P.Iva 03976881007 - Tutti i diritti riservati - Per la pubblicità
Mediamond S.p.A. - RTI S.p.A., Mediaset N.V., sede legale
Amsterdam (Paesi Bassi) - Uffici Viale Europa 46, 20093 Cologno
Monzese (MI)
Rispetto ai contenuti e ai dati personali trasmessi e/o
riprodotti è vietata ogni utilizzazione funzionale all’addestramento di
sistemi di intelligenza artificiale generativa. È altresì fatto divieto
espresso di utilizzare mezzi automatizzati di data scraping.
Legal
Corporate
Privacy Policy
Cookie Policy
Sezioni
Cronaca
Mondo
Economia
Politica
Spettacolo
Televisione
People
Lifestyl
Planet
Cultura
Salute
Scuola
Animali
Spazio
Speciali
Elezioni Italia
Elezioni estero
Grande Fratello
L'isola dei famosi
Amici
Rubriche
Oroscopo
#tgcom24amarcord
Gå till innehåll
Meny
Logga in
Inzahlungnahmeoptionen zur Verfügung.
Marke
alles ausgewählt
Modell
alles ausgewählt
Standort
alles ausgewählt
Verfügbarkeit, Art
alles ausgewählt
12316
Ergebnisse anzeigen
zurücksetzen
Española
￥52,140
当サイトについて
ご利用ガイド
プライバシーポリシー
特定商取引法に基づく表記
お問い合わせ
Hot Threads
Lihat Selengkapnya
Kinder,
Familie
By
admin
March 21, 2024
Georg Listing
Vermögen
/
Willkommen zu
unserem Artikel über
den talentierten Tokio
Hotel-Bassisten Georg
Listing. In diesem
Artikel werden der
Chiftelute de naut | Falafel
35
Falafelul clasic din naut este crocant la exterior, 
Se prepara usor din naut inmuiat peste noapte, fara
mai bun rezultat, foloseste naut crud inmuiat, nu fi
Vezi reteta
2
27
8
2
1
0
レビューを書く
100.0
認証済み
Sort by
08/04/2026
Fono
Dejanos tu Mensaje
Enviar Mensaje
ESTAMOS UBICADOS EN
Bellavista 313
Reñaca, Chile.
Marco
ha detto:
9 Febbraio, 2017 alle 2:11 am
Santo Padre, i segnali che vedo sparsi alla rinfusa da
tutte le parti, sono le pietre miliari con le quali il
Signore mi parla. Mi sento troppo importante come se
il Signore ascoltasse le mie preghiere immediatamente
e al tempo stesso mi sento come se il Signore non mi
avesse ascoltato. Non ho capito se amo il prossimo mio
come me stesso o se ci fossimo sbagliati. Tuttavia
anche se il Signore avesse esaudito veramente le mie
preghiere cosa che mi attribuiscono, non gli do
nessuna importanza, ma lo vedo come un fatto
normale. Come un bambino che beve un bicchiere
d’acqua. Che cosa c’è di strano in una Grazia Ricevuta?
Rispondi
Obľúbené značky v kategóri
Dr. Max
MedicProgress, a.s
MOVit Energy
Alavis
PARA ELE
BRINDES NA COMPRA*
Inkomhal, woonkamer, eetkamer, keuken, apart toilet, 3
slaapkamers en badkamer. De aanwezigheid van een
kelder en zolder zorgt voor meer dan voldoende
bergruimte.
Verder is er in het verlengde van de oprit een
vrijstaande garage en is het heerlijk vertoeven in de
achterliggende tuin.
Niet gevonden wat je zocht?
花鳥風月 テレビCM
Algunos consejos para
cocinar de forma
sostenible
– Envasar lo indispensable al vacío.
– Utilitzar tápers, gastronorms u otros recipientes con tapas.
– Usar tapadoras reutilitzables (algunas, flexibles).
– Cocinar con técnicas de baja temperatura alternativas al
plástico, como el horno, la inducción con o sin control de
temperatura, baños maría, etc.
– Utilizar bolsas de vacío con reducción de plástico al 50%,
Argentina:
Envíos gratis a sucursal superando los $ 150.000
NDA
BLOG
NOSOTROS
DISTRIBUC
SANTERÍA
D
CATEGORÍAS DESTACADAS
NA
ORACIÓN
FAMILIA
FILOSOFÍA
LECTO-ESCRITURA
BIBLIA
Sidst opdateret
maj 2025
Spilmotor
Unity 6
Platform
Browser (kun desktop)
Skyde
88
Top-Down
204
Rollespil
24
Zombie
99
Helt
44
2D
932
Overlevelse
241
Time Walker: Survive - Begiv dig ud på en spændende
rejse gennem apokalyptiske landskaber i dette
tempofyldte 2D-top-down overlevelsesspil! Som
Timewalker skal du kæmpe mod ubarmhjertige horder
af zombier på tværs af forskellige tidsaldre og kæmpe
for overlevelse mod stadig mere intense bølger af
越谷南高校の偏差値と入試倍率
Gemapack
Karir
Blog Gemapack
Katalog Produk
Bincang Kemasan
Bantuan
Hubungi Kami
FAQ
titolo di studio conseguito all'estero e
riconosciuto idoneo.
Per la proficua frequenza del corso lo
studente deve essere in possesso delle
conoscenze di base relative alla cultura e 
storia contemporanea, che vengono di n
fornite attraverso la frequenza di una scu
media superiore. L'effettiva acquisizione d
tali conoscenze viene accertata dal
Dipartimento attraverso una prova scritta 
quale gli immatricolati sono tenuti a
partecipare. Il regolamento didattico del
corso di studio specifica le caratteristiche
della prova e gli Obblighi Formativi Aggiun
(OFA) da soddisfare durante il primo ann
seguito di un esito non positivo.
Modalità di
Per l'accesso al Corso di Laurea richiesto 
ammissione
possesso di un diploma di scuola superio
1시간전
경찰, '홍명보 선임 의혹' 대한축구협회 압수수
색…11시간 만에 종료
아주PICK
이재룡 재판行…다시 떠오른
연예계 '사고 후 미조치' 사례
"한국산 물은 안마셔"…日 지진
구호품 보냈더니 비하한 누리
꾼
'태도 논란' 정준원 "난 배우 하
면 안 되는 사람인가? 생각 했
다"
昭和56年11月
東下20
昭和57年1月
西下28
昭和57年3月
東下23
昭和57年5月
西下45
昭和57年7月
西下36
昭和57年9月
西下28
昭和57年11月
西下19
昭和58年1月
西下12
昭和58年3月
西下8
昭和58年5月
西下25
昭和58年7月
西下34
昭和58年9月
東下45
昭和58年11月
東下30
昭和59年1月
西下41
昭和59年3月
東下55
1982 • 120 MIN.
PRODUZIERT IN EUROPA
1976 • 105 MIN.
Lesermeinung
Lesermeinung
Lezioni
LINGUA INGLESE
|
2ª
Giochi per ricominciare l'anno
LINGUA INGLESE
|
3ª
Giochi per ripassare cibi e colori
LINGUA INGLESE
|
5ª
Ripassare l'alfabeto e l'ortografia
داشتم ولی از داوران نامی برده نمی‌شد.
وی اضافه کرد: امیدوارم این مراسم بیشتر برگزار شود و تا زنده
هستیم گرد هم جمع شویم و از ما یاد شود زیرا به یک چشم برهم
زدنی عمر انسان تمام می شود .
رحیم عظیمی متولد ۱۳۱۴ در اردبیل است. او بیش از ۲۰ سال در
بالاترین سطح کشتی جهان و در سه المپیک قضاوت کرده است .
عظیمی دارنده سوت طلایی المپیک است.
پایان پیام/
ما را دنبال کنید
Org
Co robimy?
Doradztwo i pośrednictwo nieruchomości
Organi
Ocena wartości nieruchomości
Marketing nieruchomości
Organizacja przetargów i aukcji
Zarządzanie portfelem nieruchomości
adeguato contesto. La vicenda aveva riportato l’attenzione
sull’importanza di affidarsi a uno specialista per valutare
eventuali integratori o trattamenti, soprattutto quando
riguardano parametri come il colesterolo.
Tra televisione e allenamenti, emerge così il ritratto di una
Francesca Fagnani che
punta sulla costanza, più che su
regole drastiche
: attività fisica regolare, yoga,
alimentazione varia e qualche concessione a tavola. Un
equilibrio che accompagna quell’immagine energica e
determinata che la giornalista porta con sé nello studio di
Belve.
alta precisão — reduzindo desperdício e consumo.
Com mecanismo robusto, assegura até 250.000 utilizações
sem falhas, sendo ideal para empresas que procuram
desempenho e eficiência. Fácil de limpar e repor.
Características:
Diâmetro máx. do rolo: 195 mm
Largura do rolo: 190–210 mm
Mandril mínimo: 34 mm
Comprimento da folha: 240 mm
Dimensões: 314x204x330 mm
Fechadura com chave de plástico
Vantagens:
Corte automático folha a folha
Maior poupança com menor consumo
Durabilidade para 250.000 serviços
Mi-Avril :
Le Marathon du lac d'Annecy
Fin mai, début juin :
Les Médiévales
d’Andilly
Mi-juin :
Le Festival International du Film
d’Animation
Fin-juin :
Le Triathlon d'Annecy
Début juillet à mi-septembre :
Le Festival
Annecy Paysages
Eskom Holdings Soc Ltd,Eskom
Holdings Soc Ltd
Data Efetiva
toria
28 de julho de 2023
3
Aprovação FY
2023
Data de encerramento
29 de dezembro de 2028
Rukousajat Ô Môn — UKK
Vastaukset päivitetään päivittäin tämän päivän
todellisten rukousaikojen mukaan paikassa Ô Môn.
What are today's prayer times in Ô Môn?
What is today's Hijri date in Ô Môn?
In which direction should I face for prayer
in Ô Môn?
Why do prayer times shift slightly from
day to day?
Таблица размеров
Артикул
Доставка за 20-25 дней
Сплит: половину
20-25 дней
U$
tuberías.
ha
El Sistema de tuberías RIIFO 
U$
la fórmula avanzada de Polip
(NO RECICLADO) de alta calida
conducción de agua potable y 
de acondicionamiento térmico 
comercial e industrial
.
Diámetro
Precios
# # #
> _AIM OF THE TASK_:
Find the word "fatto" in the listing and copy each line that contains it.

> _RESPONSE AREA_:
sistemi di intelligenza artificiale generativa. È altresì fatto divieto
nessuna importanza, ma lo vedo come un fatto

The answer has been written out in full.